[SUPPLIED INFORMATION]

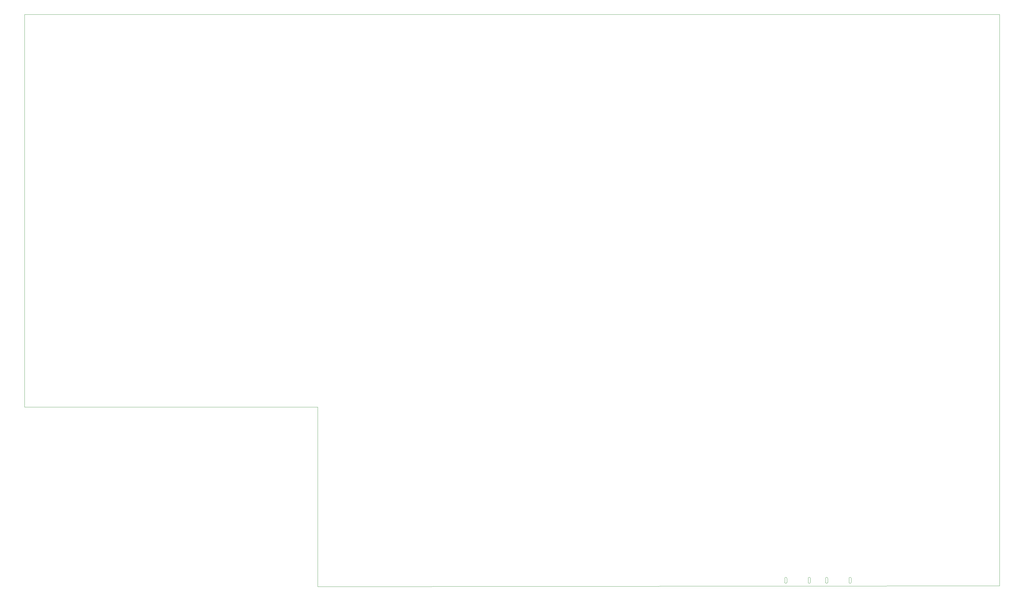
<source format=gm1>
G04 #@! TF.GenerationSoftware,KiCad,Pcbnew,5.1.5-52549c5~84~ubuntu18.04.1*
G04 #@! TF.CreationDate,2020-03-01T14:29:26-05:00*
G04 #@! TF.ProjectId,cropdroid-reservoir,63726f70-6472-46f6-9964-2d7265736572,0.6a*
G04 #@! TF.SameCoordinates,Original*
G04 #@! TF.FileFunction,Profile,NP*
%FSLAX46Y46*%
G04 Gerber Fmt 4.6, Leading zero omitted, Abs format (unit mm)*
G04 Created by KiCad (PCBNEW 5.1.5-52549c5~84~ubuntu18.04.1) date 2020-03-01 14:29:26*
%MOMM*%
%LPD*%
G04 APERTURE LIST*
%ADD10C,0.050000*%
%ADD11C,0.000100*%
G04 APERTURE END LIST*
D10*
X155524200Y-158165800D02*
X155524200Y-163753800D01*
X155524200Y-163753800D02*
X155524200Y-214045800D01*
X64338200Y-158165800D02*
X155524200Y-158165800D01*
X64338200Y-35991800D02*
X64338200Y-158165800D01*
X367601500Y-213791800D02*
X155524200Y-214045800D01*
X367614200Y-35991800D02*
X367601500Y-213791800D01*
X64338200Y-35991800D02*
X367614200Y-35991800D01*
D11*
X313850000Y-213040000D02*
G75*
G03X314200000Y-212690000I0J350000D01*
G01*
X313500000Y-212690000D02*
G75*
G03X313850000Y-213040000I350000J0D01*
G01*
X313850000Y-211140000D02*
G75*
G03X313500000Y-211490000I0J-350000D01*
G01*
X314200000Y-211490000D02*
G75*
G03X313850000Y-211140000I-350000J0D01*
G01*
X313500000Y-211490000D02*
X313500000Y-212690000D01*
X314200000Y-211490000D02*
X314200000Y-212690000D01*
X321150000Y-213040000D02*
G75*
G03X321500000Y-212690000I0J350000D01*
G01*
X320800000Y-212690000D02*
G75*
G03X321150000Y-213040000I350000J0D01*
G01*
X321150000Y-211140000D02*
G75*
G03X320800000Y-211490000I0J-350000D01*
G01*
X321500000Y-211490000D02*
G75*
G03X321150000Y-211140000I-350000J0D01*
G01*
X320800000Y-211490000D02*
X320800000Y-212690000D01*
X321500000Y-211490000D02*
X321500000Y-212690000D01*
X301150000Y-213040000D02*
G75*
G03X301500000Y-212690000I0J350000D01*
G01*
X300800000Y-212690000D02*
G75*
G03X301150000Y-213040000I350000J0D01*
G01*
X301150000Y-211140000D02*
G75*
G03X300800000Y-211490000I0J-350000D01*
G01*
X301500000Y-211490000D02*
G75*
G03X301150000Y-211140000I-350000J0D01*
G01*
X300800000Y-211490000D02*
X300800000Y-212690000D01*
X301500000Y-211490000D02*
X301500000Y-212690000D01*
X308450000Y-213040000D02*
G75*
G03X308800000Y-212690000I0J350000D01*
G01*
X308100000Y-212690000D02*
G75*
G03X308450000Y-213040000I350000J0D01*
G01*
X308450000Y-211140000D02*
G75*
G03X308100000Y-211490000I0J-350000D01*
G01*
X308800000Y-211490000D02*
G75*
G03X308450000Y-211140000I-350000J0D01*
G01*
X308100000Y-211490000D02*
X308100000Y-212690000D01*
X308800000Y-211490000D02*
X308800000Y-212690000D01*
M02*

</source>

[/SUPPLIED INFORMATION]

Return each line from the entries above that includes "LIST".

- ANSWER SECTION
G04 APERTURE LIST*
G04 APERTURE END LIST*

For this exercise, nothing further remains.